Generative Modeling and Unsupervised Learning in Computer Vision
Developing statistical models and associated learning algorithms for the rich visual patterns in natural images is of fundamental importance for computer vision. More importantly, the endeavor has the potential to enrich our treasured collections of statistical models and expand the already vast reach of machine learning methodologies. Generative models enable us to learn useful features and representations from the natural images in an unsupervised manner. The learned features and representations can be more interpretable and explicit than those learned by the discriminative models, especially if the learned models are sparse. The objective of this dissertation is to learn probabilistic generative models for representing visual patterns in natural images.
In this dissertation, we first develop a sparse FRAME model as a generative model for representing natural image patterns. The model is an inhomogeneous and sparsified version of the original FRAME (Filters, Random field, And Maximum Entropy) model. More specifically, it is a probability distribution defined on the image space which combines wavelet sparse coding and Markov random field modeling. We propose two different algorithms to learn this model. The first is a two-stage algorithm that initially selects the wavelets by a shared sparse coding algorithm and then estimates the weight parameters by maximum likelihood via stochastic gradient ascent. The second approach utilizes a single-stage algorithm that uses a generative boosting method combined with a Gibbs sampler on the reconstruction coefficients of the selected wavelets. Our experimental results show that the proposed sparse FRAME model can not only learn to generate realistic images of a wide variety of image patterns, but can also be used for object detection, clustering, codebook learning, bag-of-word image classification, and domain adaptation.

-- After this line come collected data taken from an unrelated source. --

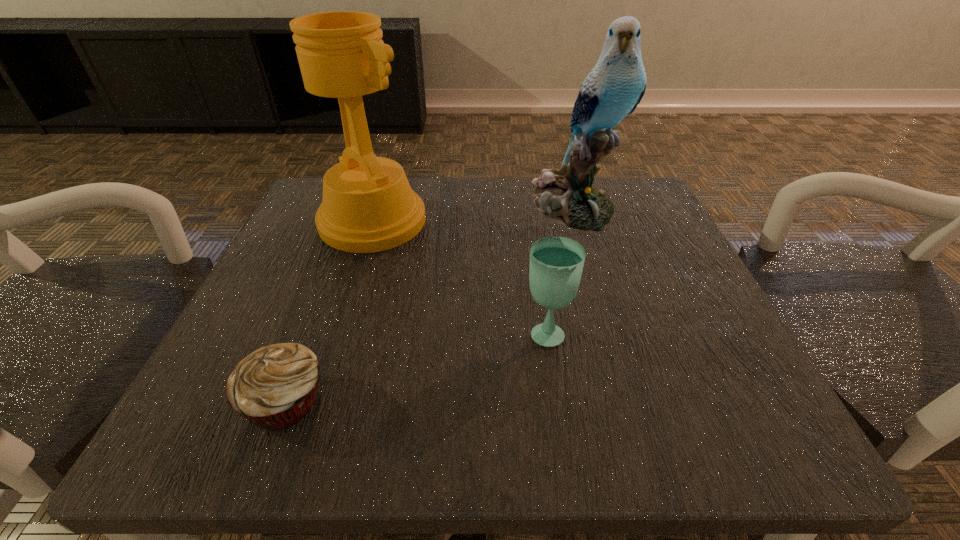
Identify the location of parakeet located in the far edge section of the desktop. This screenshot has height=540, width=960. (615, 86).

Find the location of `award at the far edge`. award at the far edge is located at coordinates (368, 206).

This screenshot has height=540, width=960. In order to click on object located at the near edge in this screenshot , I will do `click(274, 387)`.

Where is `award that is positioned at the left edge`? award that is positioned at the left edge is located at coordinates (368, 206).

Where is `muffin located in the left edge section of the desktop`? This screenshot has width=960, height=540. muffin located in the left edge section of the desktop is located at coordinates (x=274, y=387).

At what (x,y) coordinates should I click in order to perform the action: click on object positioned at the right edge. Please return your answer as a coordinate pair (x, y). Looking at the image, I should click on (615, 86).

I want to click on object located in the far left corner section of the desktop, so click(x=368, y=206).

Where is `object situated at the near left corner`? The height and width of the screenshot is (540, 960). object situated at the near left corner is located at coordinates pos(274,387).

I want to click on object that is at the far right corner, so click(x=615, y=86).

In the image, there is a desktop. Where is `vacant space at the far edge`? This screenshot has width=960, height=540. vacant space at the far edge is located at coordinates (474, 201).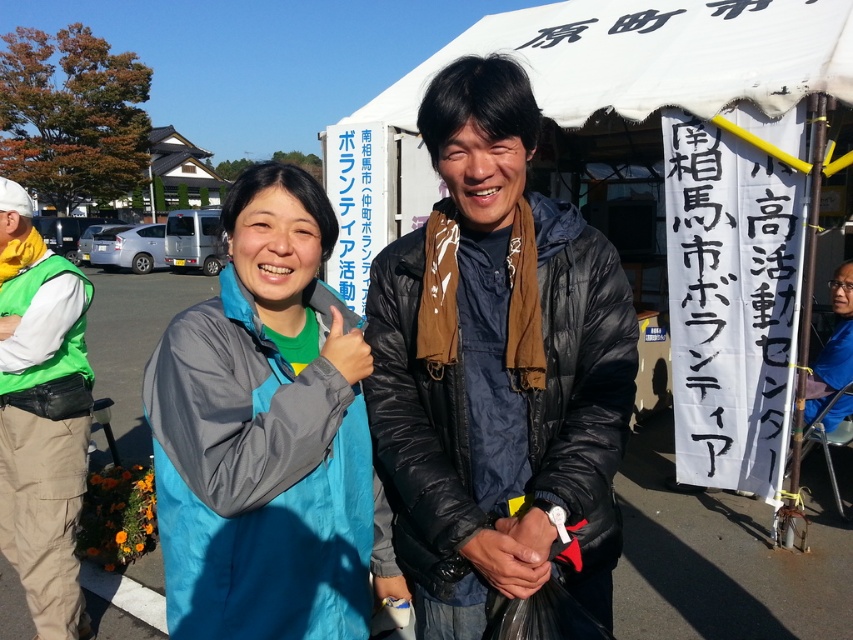
You are a photographer trying to capture a closeup of the white matte vest at left. The camera you are using has a focal length of 50mm and an aperture of f2.8. Based on the coordinates provided, can you determine if the vest is within the camera frame? The camera frame is defined as the area between coordinates 0.0 and 1.0 in both x and y axes.

The white matte vest at left is positioned at coordinates point (41,417), which falls within the camera frame boundaries of 0.0 to 1.0 in both axes. Therefore, the vest is within the camera frame and can be captured in the closeup.

You are organizing a photo shoot and need to ensure that the black puffy jacket at center and the dark blue jacket at center are both visible in the final image. Based on their positions, which jacket is covering part of the other?

The black puffy jacket at center is positioned over the dark blue jacket at center, so it is covering part of the dark blue jacket at center.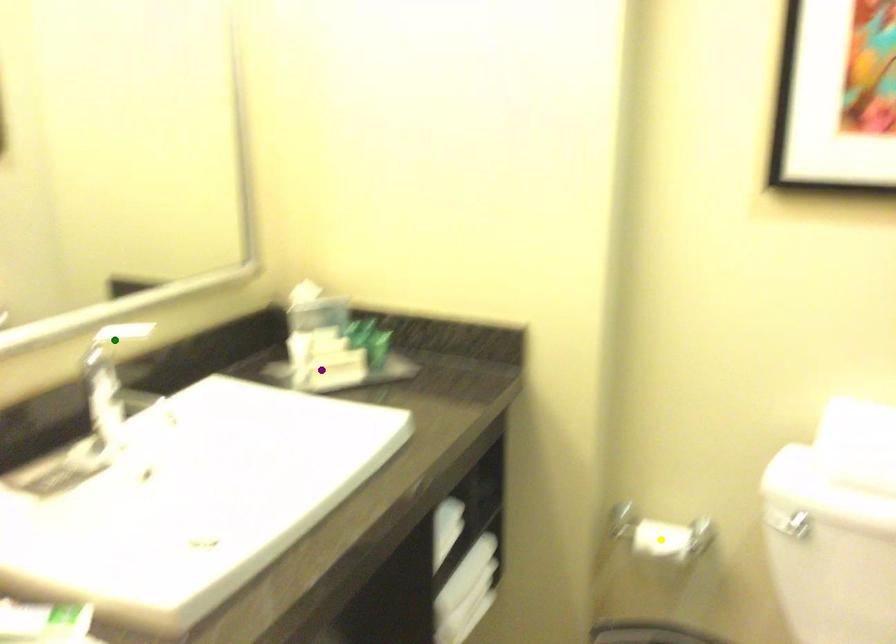
From the picture: Order these from nearest to farthest:
green point, purple point, yellow point

green point < purple point < yellow point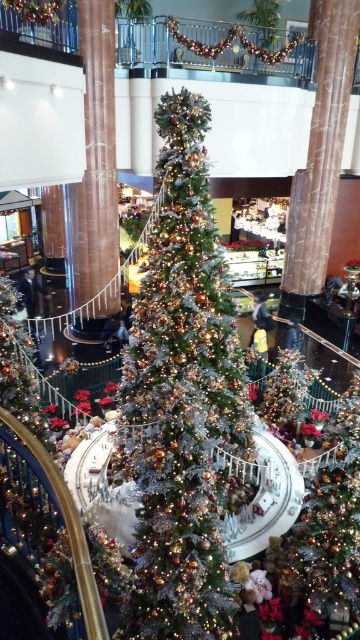
Question: Does shiny silver christmas tree at center appear on the right side of brown marble pillar at center?

Choices:
 (A) yes
 (B) no

Answer: (A)

Question: Among these points, which one is nearest to the camera?

Choices:
 (A) (105, 112)
 (B) (204, 208)

Answer: (B)

Question: Which point is farther to the camera?

Choices:
 (A) shiny silver christmas tree at center
 (B) brown marble pillar at center

Answer: (B)

Question: Does shiny silver christmas tree at center have a greater width compared to brown marble pillar at center?

Choices:
 (A) yes
 (B) no

Answer: (A)

Question: Can you confirm if shiny silver christmas tree at center is positioned below brown marble pillar at center?

Choices:
 (A) no
 (B) yes

Answer: (B)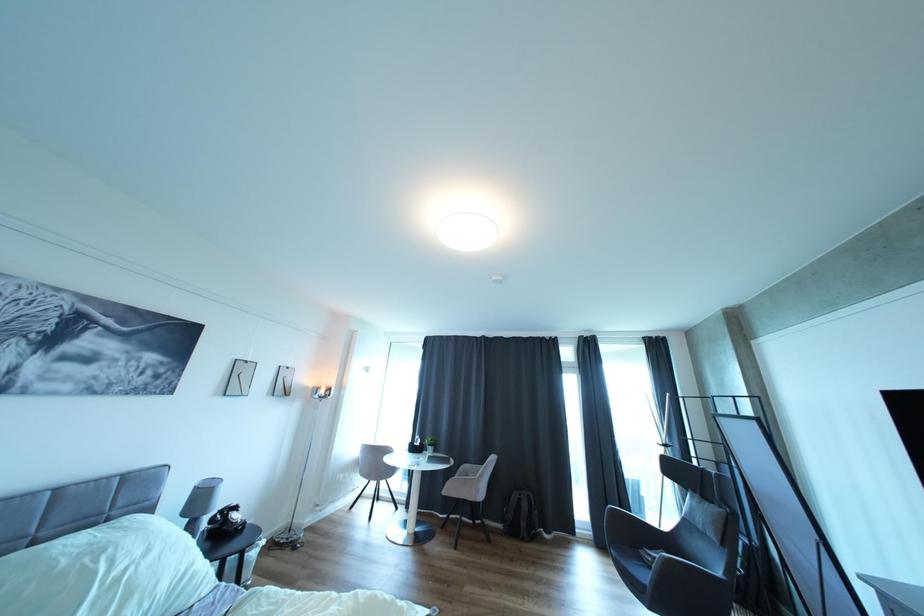
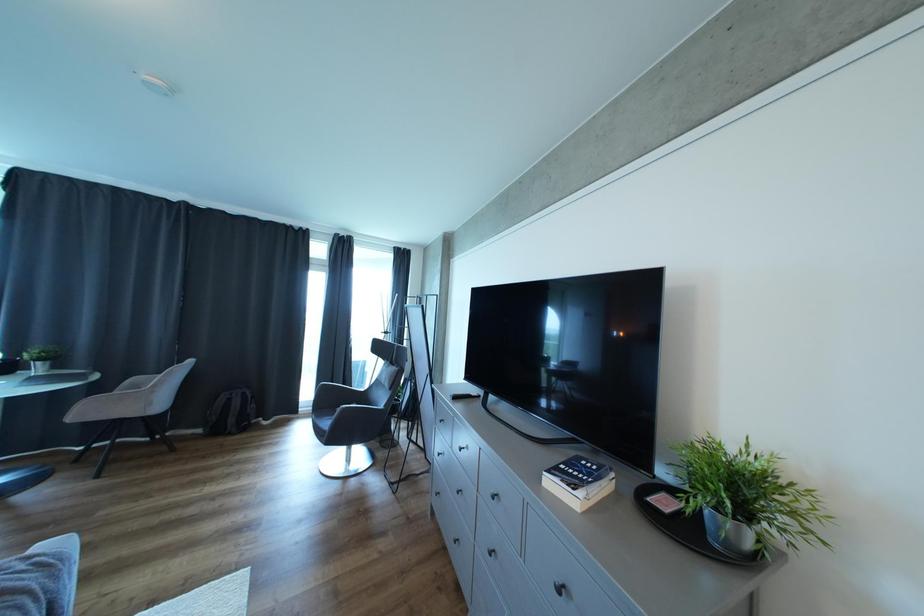
Question: The camera is either moving clockwise (left) or counter-clockwise (right) around the object. The first image is from the beginning of the video and the second image is from the end. Is the camera moving left or right when shooting the video?

Choices:
 (A) Left
 (B) Right

Answer: (A)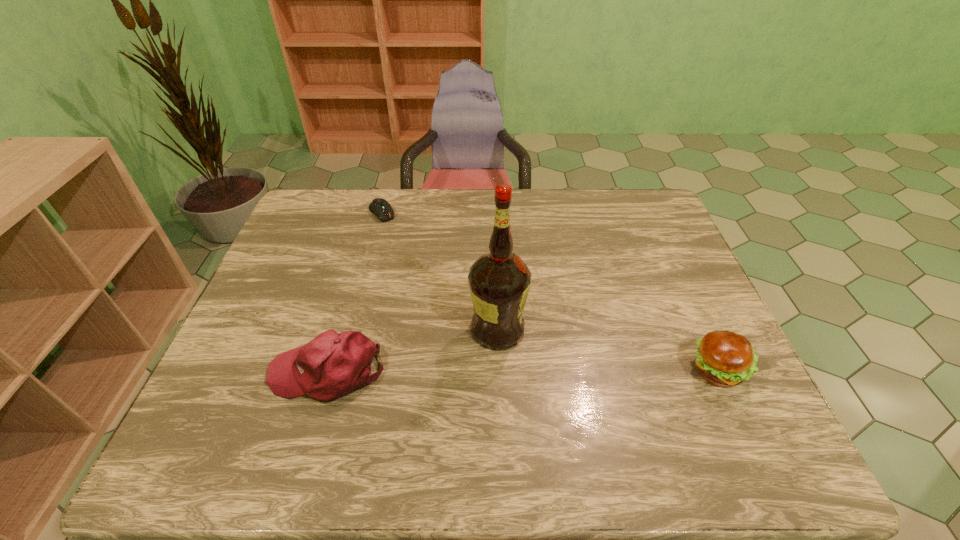
You are a GUI agent. You are given a task and a screenshot of the screen. Output one action in this format:
    pyautogui.click(x=<x>, y=<y>)
    Task: Click on the object present at the near right corner
    
    Given the screenshot: What is the action you would take?
    pyautogui.click(x=724, y=358)

This screenshot has width=960, height=540. Find the location of `vacant space at the far edge`. vacant space at the far edge is located at coordinates (512, 224).

Image resolution: width=960 pixels, height=540 pixels. In the image, there is a desktop. What are the coordinates of `free space at the near edge` in the screenshot? It's located at (396, 388).

Locate an element on the screen. The height and width of the screenshot is (540, 960). free location at the left edge of the desktop is located at coordinates (300, 234).

Locate an element on the screen. vacant space at the right edge is located at coordinates (672, 299).

Find the location of a particular element. The width and height of the screenshot is (960, 540). blank space at the far right corner of the desktop is located at coordinates (637, 188).

In the image, there is a desktop. Where is `vacant space at the near right corner`? vacant space at the near right corner is located at coordinates (739, 391).

Locate an element on the screen. free spot between the hamburger and the baseball cap is located at coordinates (523, 372).

Where is `free point between the baseball cap and the computer equipment`? The height and width of the screenshot is (540, 960). free point between the baseball cap and the computer equipment is located at coordinates (354, 293).

Find the location of a particular element. The height and width of the screenshot is (540, 960). empty space that is in between the farthest object and the baseball cap is located at coordinates (354, 293).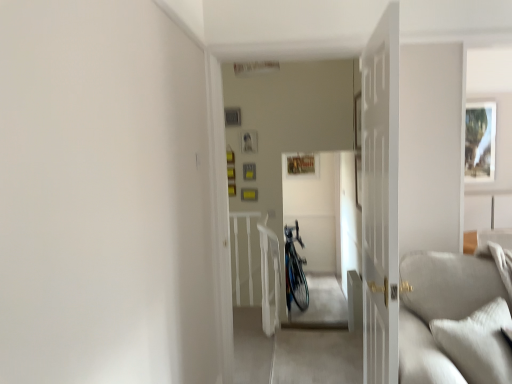
Question: Is point (304, 278) positioned closer to the camera than point (465, 170)?

Choices:
 (A) closer
 (B) farther

Answer: (A)

Question: Is shiny metallic bicycle at center taller or shorter than matte white picture frame at upper right?

Choices:
 (A) short
 (B) tall

Answer: (B)

Question: Considering the real-world distances, which object is farthest from the matte white picture frame at upper right?

Choices:
 (A) light gray corduroy couch at lower right
 (B) white wooden door at center
 (C) shiny metallic bicycle at center

Answer: (B)

Question: Based on their relative distances, which object is farther from the light gray corduroy couch at lower right?

Choices:
 (A) matte white picture frame at upper right
 (B) white wooden door at center
 (C) shiny metallic bicycle at center

Answer: (A)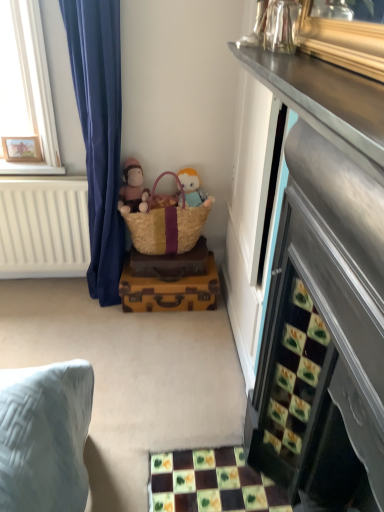
Question: Considering the positions of soft brown plush at lower center and brown woven picnic basket at center in the image, is soft brown plush at lower center taller or shorter than brown woven picnic basket at center?

Choices:
 (A) short
 (B) tall

Answer: (A)

Question: Considering their positions, is soft brown plush at lower center located in front of or behind brown woven picnic basket at center?

Choices:
 (A) behind
 (B) front

Answer: (A)

Question: Which object is the closest to the vintage brown suitcase at center?

Choices:
 (A) brown woven picnic basket at center
 (B) soft plush toy at center
 (C) soft brown plush at lower center

Answer: (A)

Question: Estimate the real-world distances between objects in this image. Which object is farther from the brown woven picnic basket at center?

Choices:
 (A) vintage brown suitcase at center
 (B) soft brown plush at lower center
 (C) soft plush toy at center

Answer: (A)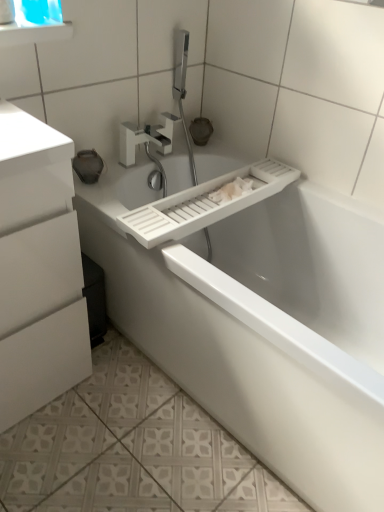
Identify the location of white matte tap at upper center. (147, 137).

Describe the element at coordinates (38, 268) in the screenshot. I see `white glossy cabinet at left` at that location.

Locate an element on the screen. transparent plastic medicine cabinet at upper left is located at coordinates (34, 22).

What are the coordinates of `white plastic sink at upper center` in the screenshot? It's located at (192, 181).

How different are the orientations of white plastic sink at upper center and transparent plastic medicine cabinet at upper left in degrees?

The facing directions of white plastic sink at upper center and transparent plastic medicine cabinet at upper left are 0.946 degrees apart.

Could transparent plastic medicine cabinet at upper left be considered to be inside white plastic sink at upper center?

No, transparent plastic medicine cabinet at upper left is not surrounded by white plastic sink at upper center.

Is white plastic sink at upper center oriented away from transparent plastic medicine cabinet at upper left?

white plastic sink at upper center does not have its back to transparent plastic medicine cabinet at upper left.

Is white plastic sink at upper center wider than transparent plastic medicine cabinet at upper left?

Yes, white plastic sink at upper center is wider than transparent plastic medicine cabinet at upper left.

How much distance is there between white matte tap at upper center and white glossy cabinet at left?

white matte tap at upper center is 62.57 centimeters away from white glossy cabinet at left.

We further propose a hierarchical version of FRAME models that we call generative ConvNet. The probability distribution of the generative ConvNet model is in the form of exponential tilting of a reference distribution, and the exponential tilting is defined by ConvNet that involves multiple layers of liner filtering and non-linear transformation. Assuming re-lu non-linearity and Gaussian white noise reference distribution, we show that the generative ConvNet model contains a representational structure with multiple layers of binary activation variables. The model is piecewise Gaussian, where each piece is determined by an instantiation of the binary activation variables that reconstruct the mean of the Gaussian piece. The Langevin dynamics for synthesis is driven by the reconstruction error, and the corresponding gradient descent dynamics converges to a local energy minimum that is auto-encoding. As for learning, we show that the contrastive divergence learning tends to reconstruct the observed images. We also generalize the spatial generative ConvNet to model dynamic textures by adding the temporal dimension. The spatial-temporal generative ConvNet consists of multiple layers of spatial-temporal filters to capture the spatial-temporal patterns in the dynamic textures. Finally, we show that the maximum likelihood learning algorithm can generate not only vivid natural images but also realistic dynamic textures.
We lastly investigate a connection of the proposed models to auto-encoders. We show that the local modes of both the sparse FRAME model and the generative ConvNet are represented by auto-encoders, with explicit encoding of the data in terms of filtering operations, and explicit decoding that generates the data in terms of the basis functions that corresponds to the filters. We call these auto-encoders the Hopfield auto-encoders because they describe the local energy minima of the models. We develop learning algorithms to learn those models by fitting Hopfield auto-encoders. We show that it is possible to select wavelets and estimate weight parameters for sparse FRAME models by fitting Hopfield auto-encoders. Moreover, meaningful dictionaries of filters can be obtained by learning hierarchical Hopfield auto-encoders for generative ConvNet. Without MCMC, the Hopfield auto-encoder has the potential to tremendously accelerate learning that is crucial for big data.